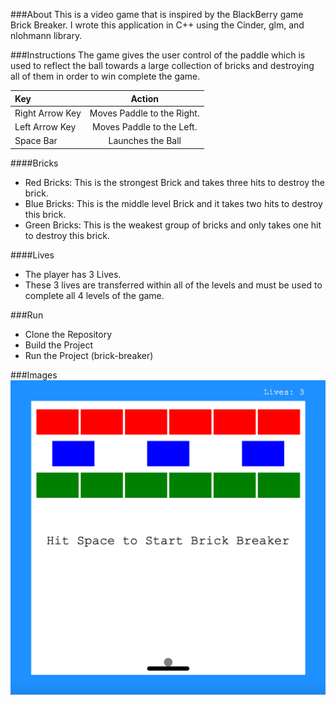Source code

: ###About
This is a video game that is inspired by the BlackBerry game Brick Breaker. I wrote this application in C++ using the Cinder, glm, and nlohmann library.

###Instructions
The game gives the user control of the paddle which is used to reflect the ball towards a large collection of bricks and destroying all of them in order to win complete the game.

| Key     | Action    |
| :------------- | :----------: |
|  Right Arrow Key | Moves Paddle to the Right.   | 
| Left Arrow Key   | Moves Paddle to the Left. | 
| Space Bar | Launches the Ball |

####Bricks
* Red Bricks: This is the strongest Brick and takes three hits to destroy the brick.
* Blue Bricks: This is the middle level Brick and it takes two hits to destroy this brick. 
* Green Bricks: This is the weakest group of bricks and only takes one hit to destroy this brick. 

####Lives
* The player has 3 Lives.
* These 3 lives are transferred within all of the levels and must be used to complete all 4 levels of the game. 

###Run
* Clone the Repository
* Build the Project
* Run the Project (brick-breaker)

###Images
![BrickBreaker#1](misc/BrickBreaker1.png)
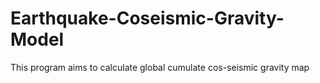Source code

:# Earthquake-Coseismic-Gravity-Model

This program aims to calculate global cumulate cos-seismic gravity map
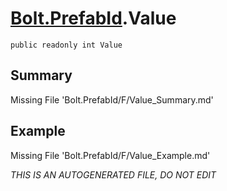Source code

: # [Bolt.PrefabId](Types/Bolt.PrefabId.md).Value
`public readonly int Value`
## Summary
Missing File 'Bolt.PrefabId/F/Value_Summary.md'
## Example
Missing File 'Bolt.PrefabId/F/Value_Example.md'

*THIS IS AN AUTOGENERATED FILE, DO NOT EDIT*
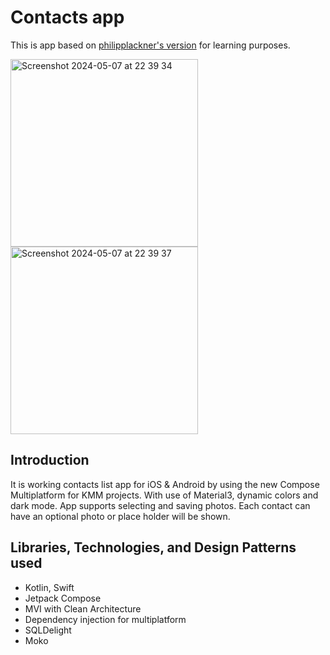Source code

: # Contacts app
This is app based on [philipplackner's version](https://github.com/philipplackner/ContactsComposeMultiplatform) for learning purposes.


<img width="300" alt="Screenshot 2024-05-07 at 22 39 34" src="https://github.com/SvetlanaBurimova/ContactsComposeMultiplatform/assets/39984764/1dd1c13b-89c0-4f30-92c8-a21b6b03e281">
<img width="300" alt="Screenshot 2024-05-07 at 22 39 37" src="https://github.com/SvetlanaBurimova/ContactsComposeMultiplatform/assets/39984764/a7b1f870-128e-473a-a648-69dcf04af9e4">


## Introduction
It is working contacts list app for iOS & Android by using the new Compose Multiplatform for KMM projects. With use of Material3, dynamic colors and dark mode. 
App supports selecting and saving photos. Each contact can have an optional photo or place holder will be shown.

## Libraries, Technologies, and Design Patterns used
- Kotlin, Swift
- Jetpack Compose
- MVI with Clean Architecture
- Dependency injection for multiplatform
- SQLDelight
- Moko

__________

_Problem to solve_
Filter the records above and copy every line that contains the word "width".

_Result_
<img width="300" alt="Screenshot 2024-05-07 at 22 39 34" src="https://github.com/SvetlanaBurimova/ContactsComposeMultiplatform/assets/39984764/1dd1c13b-89c0-4f30-92c8-a21b6b03e281">
<img width="300" alt="Screenshot 2024-05-07 at 22 39 37" src="https://github.com/SvetlanaBurimova/ContactsComposeMultiplatform/assets/39984764/a7b1f870-128e-473a-a648-69dcf04af9e4">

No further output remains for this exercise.